Auf jeden Fall freuen sich Donald Trumps Berater, die sich auf eine ihres Erachtens leicht zu gewinnende Auseinandersetzung mit dem «Revolutionär» Bernie Sanders und dessen radikalen Vorstellungen einer staatlichen Krankenkasse für alle, kostenfreier höherer Bildung und einschneidender Steuer für Reiche eingestellt haben, wohl zu früh. Was nicht heisst, dass «sleepy» Joe Biden, wie der Präsident ihn nennt, für den politischen Gegner nicht auch Angriffsfläche bietet.

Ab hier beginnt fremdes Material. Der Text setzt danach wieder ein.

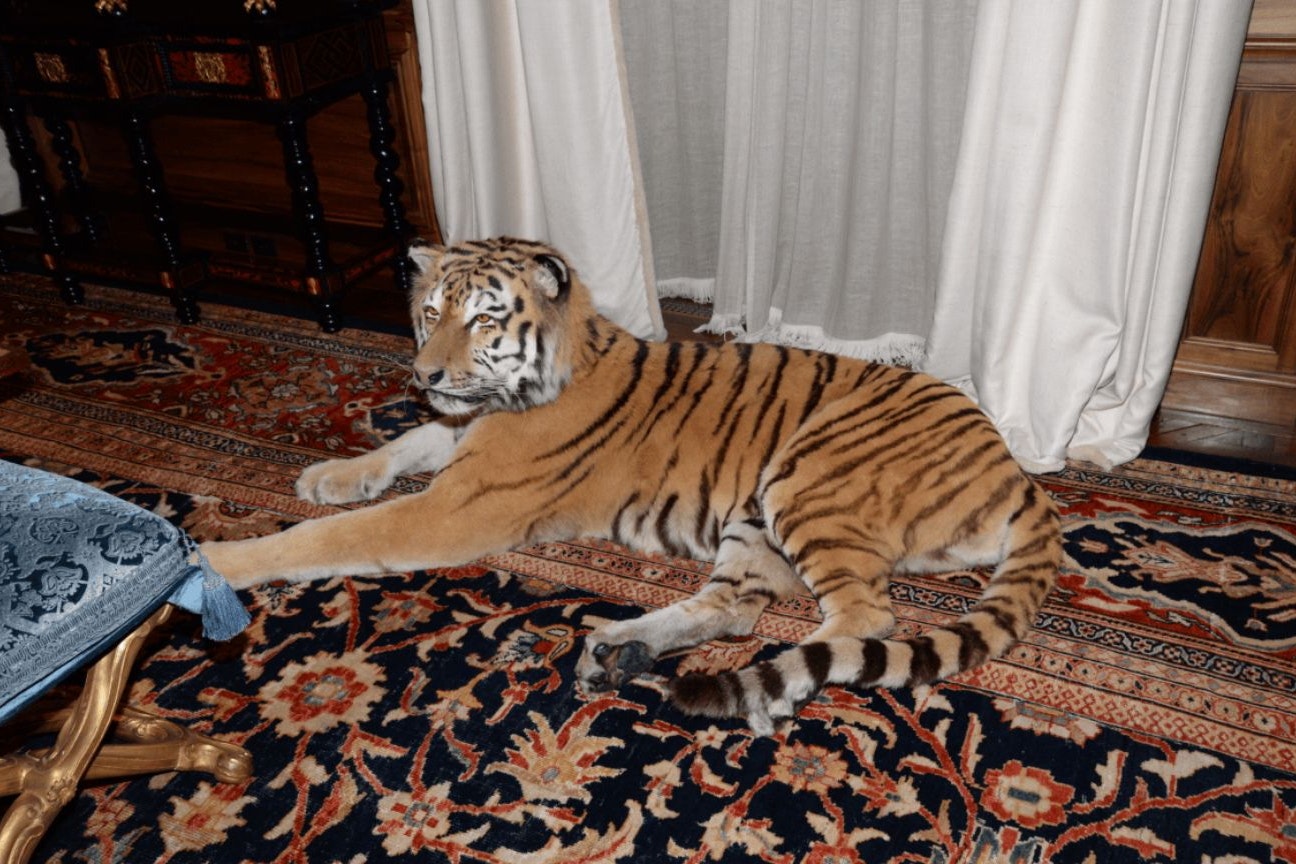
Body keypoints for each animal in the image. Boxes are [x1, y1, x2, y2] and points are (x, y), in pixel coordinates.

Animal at [201, 236, 1061, 736]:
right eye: (430, 312)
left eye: (482, 319)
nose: (425, 374)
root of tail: (1015, 472)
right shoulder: (457, 439)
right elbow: (407, 441)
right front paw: (328, 474)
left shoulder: (453, 509)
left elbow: (322, 539)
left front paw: (213, 562)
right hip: (754, 520)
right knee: (735, 607)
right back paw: (619, 650)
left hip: (810, 476)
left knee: (865, 619)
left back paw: (768, 689)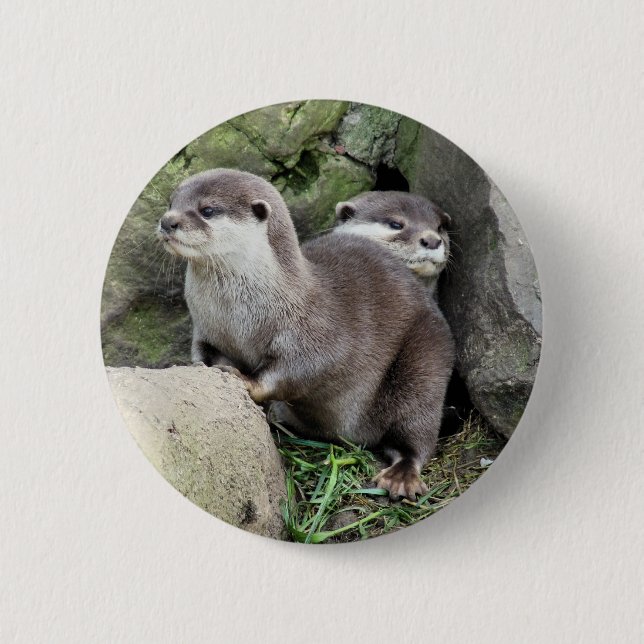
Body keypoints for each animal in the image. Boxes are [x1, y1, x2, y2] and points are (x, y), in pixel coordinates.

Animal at [157, 169, 454, 500]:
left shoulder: (316, 331)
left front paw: (246, 380)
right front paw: (197, 368)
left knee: (417, 430)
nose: (168, 221)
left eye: (207, 210)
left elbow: (302, 369)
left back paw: (400, 476)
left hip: (425, 359)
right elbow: (203, 353)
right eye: (171, 203)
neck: (239, 317)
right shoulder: (206, 329)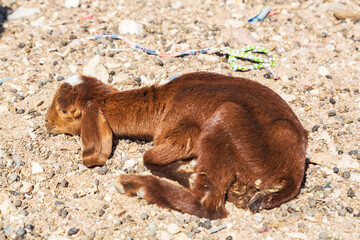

Da sind einerseits Bidens öffentlichen Versprecher und unerklärlichen Aussetzer wie jüngst jener, als es ihm nicht gelungen ist, die amerikanische Unabhängigkeitserklärung zu zitieren. Solche Fauxpas lassen den 77-Jährigen schwächer aussehen, als er sich allgemein gibt. Da ist anderseits sein Sohn Hunter, dessen üppig honorierte Tätigkeit für den ukrainischen Rohstoffkonzern Burisma nach wie vor Fragen aufwirft. All das wird Donald Trump, neben Fake News, als «stabiles Genie» skrupellos zu instrumentalisieren versuchen
In Sachen Heuchelei ist der US-Präsident Trump jedenfalls noch immer uneinholbar. Anlässlich des Treffens der erzkonservativen Conservative Political Action Conference jüngst in National Harbour (Maryland) liess es sich der Präsident nicht nehmen, die amerikanische Flagge am Mast demonstrativ liebevoll zu umarmen und zu küssen. Dabei artikulierte er tonlos: «I love you.» Selten hat sich Patriotismus so verlogen gezeigt.